Uploads Are Blocked on OneDrive Personal Accounts
Method 1 excludes only SharePoint sites, not OneDrive personal sites. If HR team members upload investigation files to their personal OneDrive, the DLP policy still applies. Use Method 2 to exempt the user accounts, or configure the DLP policy to exclude specific OneDrive accounts by following the same exclusion steps in Method 1 but selecting OneDrive accounts instead of SharePoint sites.
Third-Party DLP Solutions Also Block Uploads
If your organization uses a third-party DLP solution alongside Microsoft Purview, the third-party policy may be the cause. Check the third-party DLP console for policies that apply to SharePoint or OneDrive. Configure an exclusion for the HR site or user in that console separately.
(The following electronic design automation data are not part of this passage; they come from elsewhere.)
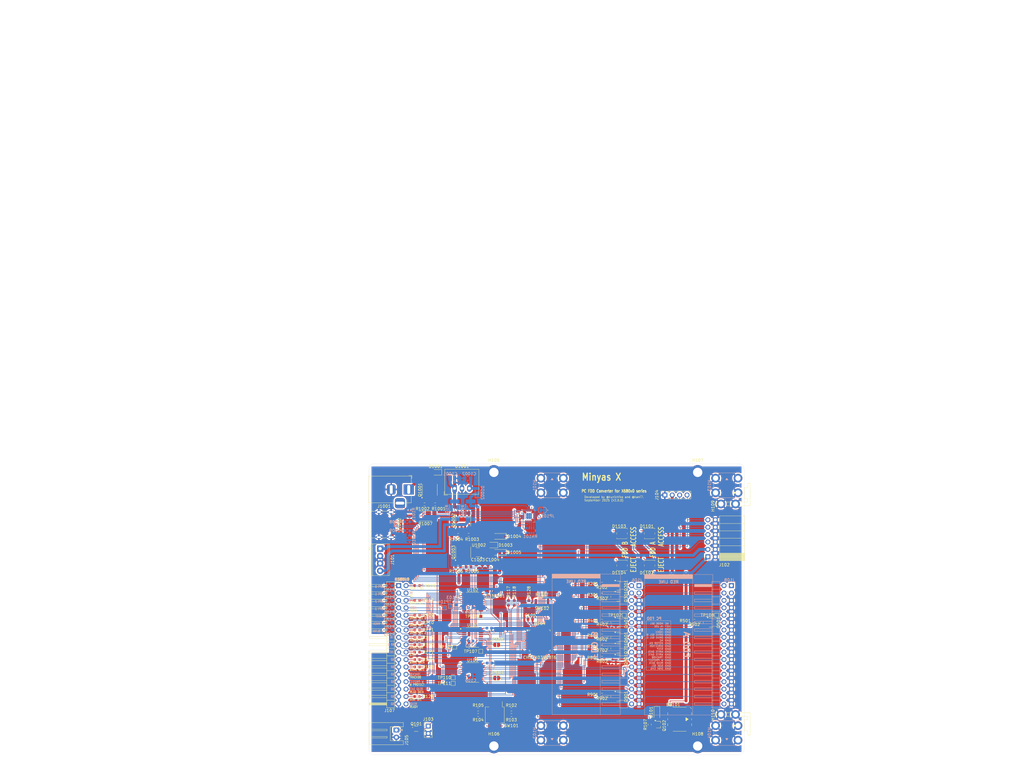
<source format=kicad_pcb>
(kicad_pcb
	(version 20241229)
	(generator "pcbnew")
	(generator_version "9.0")
	(general
		(thickness 1.6)
		(legacy_teardrops no)
	)
	(paper "A4")
	(layers
		(0 "F.Cu" signal)
		(4 "In1.Cu" power)
		(6 "In2.Cu" power)
		(2 "B.Cu" signal)
		(9 "F.Adhes" user "F.Adhesive")
		(11 "B.Adhes" user "B.Adhesive")
		(13 "F.Paste" user)
		(15 "B.Paste" user)
		(5 "F.SilkS" user "F.Silkscreen")
		(7 "B.SilkS" user "B.Silkscreen")
		(1 "F.Mask" user)
		(3 "B.Mask" user)
		(17 "Dwgs.User" user "User.Drawings")
		(19 "Cmts.User" user "User.Comments")
		(21 "Eco1.User" user "User.Eco1")
		(23 "Eco2.User" user "User.Eco2")
		(25 "Edge.Cuts" user)
		(27 "Margin" user)
		(31 "F.CrtYd" user "F.Courtyard")
		(29 "B.CrtYd" user "B.Courtyard")
		(35 "F.Fab" user)
		(33 "B.Fab" user)
		(39 "User.1" user)
		(41 "User.2" user)
		(43 "User.3" user)
		(45 "User.4" user)
		(47 "User.5" user)
		(49 "User.6" user)
		(51 "User.7" user)
		(53 "User.8" user)
		(55 "User.9" user)
	)
	(setup
		(stackup
			(layer "F.SilkS"
				(type "Top Silk Screen")
			)
			(layer "F.Paste"
				(type "Top Solder Paste")
			)
			(layer "F.Mask"
				(type "Top Solder Mask")
				(thickness 0.01)
			)
			(layer "F.Cu"
				(type "copper")
				(thickness 0.035)
			)
			(layer "dielectric 1"
				(type "prepreg")
				(thickness 0.1)
				(material "FR4")
				(epsilon_r 4.5)
				(loss_tangent 0.02)
			)
			(layer "In1.Cu"
				(type "copper")
				(thickness 0.035)
			)
			(layer "dielectric 2"
				(type "core")
				(thickness 1.24)
				(material "FR4")
				(epsilon_r 4.5)
				(loss_tangent 0.02)
			)
			(layer "In2.Cu"
				(type "copper")
				(thickness 0.035)
			)
			(layer "dielectric 3"
				(type "prepreg")
				(thickness 0.1)
				(material "FR4")
				(epsilon_r 4.5)
				(loss_tangent 0.02)
			)
			(layer "B.Cu"
				(type "copper")
				(thickness 0.035)
			)
			(layer "B.Mask"
				(type "Bottom Solder Mask")
				(thickness 0.01)
			)
			(layer "B.Paste"
				(type "Bottom Solder Paste")
			)
			(layer "B.SilkS"
				(type "Bottom Silk Screen")
			)
			(copper_finish "None")
			(dielectric_constraints no)
		)
		(pad_to_mask_clearance 0)
		(allow_soldermask_bridges_in_footprints no)
		(tenting front back)
		(pcbplotparams
			(layerselection 0x00000000_00000000_55555555_5755f5ff)
			(plot_on_all_layers_selection 0x00000000_00000000_00000000_00000000)
			(disableapertmacros no)
			(usegerberextensions no)
			(usegerberattributes yes)
			(usegerberadvancedattributes yes)
			(creategerberjobfile yes)
			(dashed_line_dash_ratio 12.000000)
			(dashed_line_gap_ratio 3.000000)
			(svgprecision 4)
			(plotframeref no)
			(mode 1)
			(useauxorigin no)
			(hpglpennumber 1)
			(hpglpenspeed 20)
			(hpglpendiameter 15.000000)
			(pdf_front_fp_property_popups yes)
			(pdf_back_fp_property_popups yes)
			(pdf_metadata yes)
			(pdf_single_document no)
			(dxfpolygonmode yes)
			(dxfimperialunits yes)
			(dxfusepcbnewfont yes)
			(psnegative no)
			(psa4output no)
			(plot_black_and_white yes)
			(sketchpadsonfab no)
			(plotpadnumbers no)
			(hidednponfab no)
			(sketchdnponfab yes)
			(crossoutdnponfab yes)
			(subtractmaskfromsilk no)
			(outputformat 1)
			(mirror no)
			(drillshape 1)
			(scaleselection 1)
			(outputdirectory "")
		)
	)
	(net 0 "")
	(net 1 "GND")
	(net 2 "/READY")
	(net 3 "/WRITE_GATE")
	(net 4 "/ERR_DISK")
	(net 5 "/OPTION_SELECT_1")
	(net 6 "/MOTOR_ON")
	(net 7 "/OPTION_SELECT_0")
	(net 8 "/INDEX")
	(net 9 "/DIRECTION")
	(net 10 "/EJECT_MASK")
	(net 11 "/WRITE_PROTECT")
	(net 12 "/SIDE_SELECT")
	(net 13 "/OPTION_SELECT_3")
	(net 14 "/OPTION_SELECT_2")
	(net 15 "/DRIVE_SELECT_1")
	(net 16 "/DISK_IN")
	(net 17 "/DRIVE_SELECT_3")
	(net 18 "/EJECT")
	(net 19 "/DISK_TYPE_SELECT")
	(net 20 "/TRACK_00")
	(net 21 "/DRIVE_SELECT_0")
	(net 22 "/DRIVE_SELECT_2")
	(net 23 "/WRITE_DATA")
	(net 24 "/LED_BLINK")
	(net 25 "/READ_DATA")
	(net 26 "/STEP")
	(net 27 "/MODE_SELECT_DOSV")
	(net 28 "/DISK_CHANGE_DOSV")
	(net 29 "/BUZZER")
	(net 30 "/LED_DATA")
	(net 31 "VDD_MCU")
	(net 32 "Net-(D101-A)")
	(net 33 "VDD_FDDIF")
	(net 34 "/+12V_FDD_S")
	(net 35 "Net-(D1002-A)")
	(net 36 "/VBUS")
	(net 37 "Net-(D1005-A)")
	(net 38 "Net-(D1001-A)")
	(net 39 "/+5V_FDD_S")
	(net 40 "Net-(D1101-DOUT)")
	(net 41 "Net-(D1102-DOUT)")
	(net 42 "Net-(D1103-DOUT)")
	(net 43 "unconnected-(D1104-DOUT-Pad4)")
	(net 44 "+5V_FDD")
	(net 45 "+12V_FDD")
	(net 46 "/I2C_SDA")
	(net 47 "/I2C_SCL")
	(net 48 "/CONTROLLER_OPTION")
	(net 49 "/X68k_PWR")
	(net 50 "Net-(J105-Pin_1)")
	(net 51 "/FDD_INT")
	(net 52 "/STEP_DOSV")
	(net 53 "/SIDE_SELECT_DOSV")
	(net 54 "/TRACK_00_DOSV")
	(net 55 "/WRITE_GATE_DOSV")
	(net 56 "/MOTOR_ON_DOSV")
	(net 57 "/INDEX_DOSV")
	(net 58 "/READ_DATA_DOSV")
	(net 59 "/WRITE_PROTECT_DOSV")
	(net 60 "/DIRECTION_DOSV")
	(net 61 "/DRIVE_SELECT_DOSV_1_A")
	(net 62 "/IN_USE_DOSV")
	(net 63 "/WRITE_DATA_DOSV")
	(net 64 "unconnected-(J108-Pin_3-Pad3)")
	(net 65 "unconnected-(J108-Pin_14-Pad14)")
	(net 66 "unconnected-(J108-Pin_1-Pad1)")
	(net 67 "unconnected-(J108-Pin_6-Pad6)")
	(net 68 "/DRIVE_SELECT_DOSV_1_B")
	(net 69 "Net-(J108-Pin_10)")
	(net 70 "Net-(J1001-Pad1)")
	(net 71 "/+12V_EXT_DET")
	(net 72 "/USB_D+")
	(net 73 "/VBUS_S")
	(net 74 "unconnected-(J106-Pin_1-Pad1)")
	(net 75 "/USB_D-")
	(net 76 "Net-(J106-Pin_10)")
	(net 77 "unconnected-(J106-Pin_14-Pad14)")
	(net 78 "unconnected-(J106-Pin_3-Pad3)")
	(net 79 "Net-(JP101-A)")
	(net 80 "Net-(JP102-A)")
	(net 81 "Net-(JP103-A)")
	(net 82 "Net-(Q201-G)")
	(net 83 "Net-(Q301-G)")
	(net 84 "Net-(Q401-G)")
	(net 85 "Net-(Q501-G)")
	(net 86 "Net-(Q601-G)")
	(net 87 "Net-(Q701-G)")
	(net 88 "Net-(Q801-G)")
	(net 89 "Net-(Q901-G)")
	(net 90 "Net-(Q1001A-S2)")
	(net 91 "Net-(Q1001A-G2)")
	(net 92 "Net-(Q1002A-S2)")
	(net 93 "Net-(Q1002A-G2)")
	(net 94 "Net-(Q1003A-G2)")
	(net 95 "Net-(Q1003A-S2)")
	(net 96 "/DIPSW_DS0")
	(net 97 "/DIPSW_DS1")
	(net 98 "/DIPSW_MODESEL_POL")
	(net 99 "Net-(U104-PA21)")
	(net 100 "/MODE_SELECT_DOSV_MCU")
	(net 101 "/IN_USE_DOSV_MCU")
	(net 102 "/DRIVE_SELECT_DOSV_A_MCU")
	(net 103 "/DRIVE_SELECT_DOSV_B_MCU")
	(net 104 "/MOTOR_ON_DOSV_MCU")
	(net 105 "/DIRECTION_DOSV_MCU")
	(net 106 "/STEP_DOSV_MCU")
	(net 107 "/SIDE_SELECT_MCU")
	(net 108 "/+12V_EXT_ENABLE_n")
	(net 109 "/+12V_ENABLE_n")
	(net 110 "/+5V_ENABLE_n")
	(net 111 "/CC1")
	(net 112 "/CC2")
	(net 113 "Net-(RN101-R2.1)")
	(net 114 "Net-(RN101-R1.1)")
	(net 115 "/DIPSW_12V_REQ")
	(net 116 "Net-(U102-IO1)")
	(net 117 "Net-(U102-IO9)")
	(net 118 "Net-(U102-IO8)")
	(net 119 "Net-(U102-IO6)")
	(net 120 "Net-(U102-IO7)")
	(net 121 "Net-(U103-IO6)")
	(net 122 "Net-(U103-IO7)")
	(net 123 "Net-(U105-IO8)")
	(net 124 "Net-(U105-IO7)")
	(net 125 "Net-(RN101-R3.1)")
	(net 126 "Net-(RN101-R4.1)")
	(net 127 "/DRIVE_SELECT_B")
	(net 128 "/GP_ENABLE")
	(net 129 "/READY_MCU_B")
	(net 130 "/DRIVE_SELECT_A")
	(net 131 "/READY_MCU_A")
	(net 132 "/OPTION_SELECT_A")
	(net 133 "/OPTION_SELECT_B")
	(net 134 "unconnected-(U103-IO3-Pad16)")
	(net 135 "unconnected-(U104-PC6-Pad18)")
	(net 136 "unconnected-(U104-PB11-Pad31)")
	(net 137 "unconnected-(J106-Pin_6-Pad6)")
	(net 138 "unconnected-(J107-Pin_4-Pad4)")
	(net 139 "unconnected-(J1002-SBU1-PadA8)")
	(net 140 "Net-(J1002-CC2)")
	(net 141 "Net-(J1002-CC1)")
	(net 142 "unconnected-(J1002-SBU2-PadB8)")
	(footprint "Resistor_SMD:R_0603_1608Metric" (layer "F.Cu") (at 119 94.825 -90))
	(footprint "x68k-lib:SK6812MINI-HS" (layer "F.Cu") (at 167.5 71))
	(footprint "Resistor_SMD:R_0603_1608Metric" (layer "F.Cu") (at 108.585 133.35 180))
	(footprint "Resistor_SMD:R_2512_6332Metric_Pad1.40x3.35mm_HandSolder" (layer "F.Cu") (at 90.5 65 180))
	(footprint "Resistor_SMD:R_0603_1608Metric" (layer "F.Cu") (at 87.63 106.68 180))
	(footprint "Resistor_SMD:R_0603_1608Metric" (layer "F.Cu") (at 151.13 100.965))
	(footprint "Resistor_SMD:R_0603_1608Metric" (layer "F.Cu") (at 121 94.825 -90))
	(footprint "Package_SO:SOIC-8_3.9x4.9mm_P1.27mm" (layer "F.Cu") (at 92 56 90))
	(footprint "Resistor_SMD:R_0603_1608Metric" (layer "F.Cu") (at 151.13 109.855))
	(footprint "Package_TO_SOT_SMD:SOT-23" (layer "F.Cu") (at 156.845 110.49))
	(footprint "Package_TO_SOT_SMD:SOT-23" (layer "F.Cu") (at 188.595 101.6))
	(footprint "Resistor_SMD:R_0603_1608Metric" (layer "F.Cu") (at 182.88 100.965))
	(footprint "TestPoint:TestPoint_Pad_1.0x1.0mm" (layer "F.Cu") (at 109.5 111.5))
	(footprint "x68k-lib:SK6812MINI-HS" (layer "F.Cu") (at 158 82))
	(footprint "TestPoint:TestPoint_Pad_1.0x1.0mm" (layer "F.Cu") (at 158.75 99.06))
	(footprint "Resistor_SMD:R_0603_1608Metric" (layer "F.Cu") (at 87.63 99.06 180))
	(footprint "Resistor_SMD:R_0603_1608Metric" (layer "F.Cu") (at 153.67 114.3 90))
	(footprint "TestPoint:TestPoint_Pad_1.0x1.0mm" (layer "F.Cu") (at 100.5 110))
	(footprint "Resistor_SMD:R_0603_1608Metric" (layer "F.Cu") (at 153.67 101.6 90))
	(footprint "TestPoint:TestPoint_Pad_1.0x1.0mm" (layer "F.Cu") (at 190.5 99.06))
	(footprint "Resistor_SMD:R_0603_1608Metric" (layer "F.Cu") (at 153.67 106.68 90))
	(footprint "Package_SO:TSSOP-20_4.4x6.5mm_P0.65mm" (layer "F.Cu") (at 106.68 118.745))
	(footprint "Resistor_SMD:R_0603_1608Metric" (layer "F.Cu") (at 87.63 109.22 180))
	(footprint "Resistor_SMD:R_0603_1608Metric" (layer "F.Cu") (at 105.325 82.475))
	(footprint "x68k-lib:PCB_WeldingTerminal_M3_L-angle_PCB-54R" (layer "F.Cu") (at 197 137))
	(footprint "Capacitor_SMD:C_0805_2012Metric_Pad1.18x1.45mm_HandSolder" (layer "F.Cu") (at 113 81.475 180))
	(footprint "Connector_USB:USB_C_Receptacle_G-Switch_GT-USB-7010ASV" (layer "F.Cu") (at 75.565 67.945 -90))
	(footprint "TestPoint:TestPoint_Pad_1.0x1.0mm" (layer "F.Cu") (at 100 122.5))
	(footprint "Resistor_SMD:R_0603_1608Metric" (layer "F.Cu") (at 120.015 131.445))
	(footprint "Resistor_SMD:R_0603_1608Metric" (layer "F.Cu") (at 90.175 61))
	(footprint "x68k-lib:MountingHole_3.2mm_M3_Pad_Small" (layer "F.Cu") (at 114 50))
	(footprint "Resistor_SMD:R_0603_1608Metric" (layer "F.Cu") (at 87.63 114.3 180))
	(footprint "Resistor_SMD:R_0603_1608Metric" (layer "F.Cu") (at 101.745 71.5))
	(footprint "x68k-lib:SK6812MINI-HS" (layer "F.Cu") (at 167.5 82))
	(footprint "Jumper:SolderJumper-2_P1.3mm_Open_RoundedPad1.0x1.5mm" (layer "F.Cu") (at 114.95 109.22))
	(footprint "Package_TO_SOT_SMD:SOT-23" (layer "F.Cu") (at 156.845 101.6))
	(footprint "x68k-lib:UGCT7525AN4" (layer "F.Cu") (at 177.8 134.8))
	(footprint "Resistor_SMD:R_0603_1608Metric" (layer "F.Cu") (at 87.63 111.76 180))
	(footprint "x68k-lib:MountingHole_3.2mm_M3_Pad_Small" (layer "F.Cu") (at 184 144))
	(footprint "Diode_SMD:D_SOD-123F"
		(layer "F.Cu")
		(uuid "6d110800-aa06-4770-80ad-8828e0205824")
		(at 170 132.64 -90)
		(descr "D_SOD-123F")
		(tags "D_SOD-123F")
		(property "Reference" "D101"
			(at -0.28 2 90)
			(layer "F.SilkS")
			(uuid "47af78e4-dade-43a8-978a-d360ce083e0e")
			(effects
				(font
					(size 1 1)
					(thickness 0.15)
				)
			)
		)
		(property "Value" "SS2040FL"
			(at 0 2.1 90)
			(layer "F.Fab")
			(uuid "261865a8-e2d8-4ec5-9c1e-70cb818e9e2a")
			(effects
				(font
					(size 1 1)
					(thickness 0.15)
				)
			)
		)
		(property "Datasheet" "~"
			(at 0 0 270)
			(unlocked yes)
			(layer "F.Fab")
			(hide yes)
			(uuid "b5681327-2aeb-44e9-8012-9e9bf60acb9e")
			(effects
				(font
					(size 1.27 1.27)
					(thickness 0.15)
				)
			)
		)
		(property "Description" "Schottky diode"
			(at 0 0 270)
			(unlocked yes)
			(layer "F.Fab")
			(hide yes)
			(uuid "cb55d194-8371-4ae9-8961-36fb3d0eb834")
			(effects
				(font
					(size 1.27 1.27)
					(thickness 0.15)
				)
			)
		)
		(property "LCSC" "C268712"
			(at 0 0 270)
			(unlocked yes)
			(layer "F.Fab")
			(hide yes)
			(uuid "eb5fbbfc-a22a-4067-a702-afb17ee6a38c")
			(effects
				(font
					(size 1 1)
					(thickness 0.15)
				)
			)
		)
		(property ki_fp_filters "TO-???* *_Diode_* *SingleDiode* D_*")
		(path "/c77ee7d6-f660-4fc5-bf78-884efd4124b0")
		(sheetname "/")
		(sheetfile "X68k-3mode-fdd-adapter.kicad_sch")
		(attr smd)
		(fp_line
			(start -2.21 1)
			(end 1.65 1)
			(stroke
				(width 0.12)
				(type solid)
			)
			(layer "F.SilkS")
			(uuid "e20ced2d-356f-4ceb-aa6d-3766df9d0fae")
		)
		(fp_line
			(start -2.21 -1)
			(end -2.21 1)
			(stroke
				(width 0.12)
				(type solid)
			)
			(layer "F.SilkS")
			(uuid "f141dc64-68ca-4d8b-94a0-3906207c9676")
		)
		(fp_line
			(start -2.21 -1)
			(end 1.65 -1)
			(stroke
				(width 0.12)
				(type solid)
			)
			(layer "F.SilkS")
			(uuid "44cf2a06-2d9f-414c-8218-7f4e2890e2f7")
		)
		(fp_line
			(start 2.2 1.15)
			(end -2.2 1.15)
			(stroke
				(width 0.05)
			
... [2820698 chars truncated]
</source>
Policy Override vs User Exemption vs Sensitive Info Type Exclusion: Key Differences
| Item | Policy Override (Method 1) | User Exemption (Method 2) | Info Type Exclusion (Method 3) |
|---|---|---|---|
| Scope | Entire SharePoint site or OneDrive account | Specific users or email addresses | Specific sensitive info types across all locations |
| Effect on DLP protection | No DLP scanning on excluded site or account | DLP scanning remains active for non-exempt users | DLP scanning remains active but skips excluded info types |
| Best for | Dedicated HR investigation site with no other sensitive data | HR team members who need to upload to multiple sites | When only one or two info types cause false positives |
| Propagation time | 15 to 30 minutes | 15 to 30 minutes | 15 to 30 minutes |
| Admin permission required | Global admin or SharePoint admin | Compliance admin or global admin | Compliance admin or global admin |
You can now configure a DLP policy override, user exemption, or sensitive info type exclusion to stop false positive alerts for HR investigation uploads. Test the fix by having an HR team member upload a sample file that previously triggered the block. For ongoing management, review DLP alert reports weekly in the Microsoft Purview compliance portal under Data Loss Prevention > Alerts. A final tip: use the Test mode in the DLP policy editor before switching to Enforce to confirm that exclusions work as expected.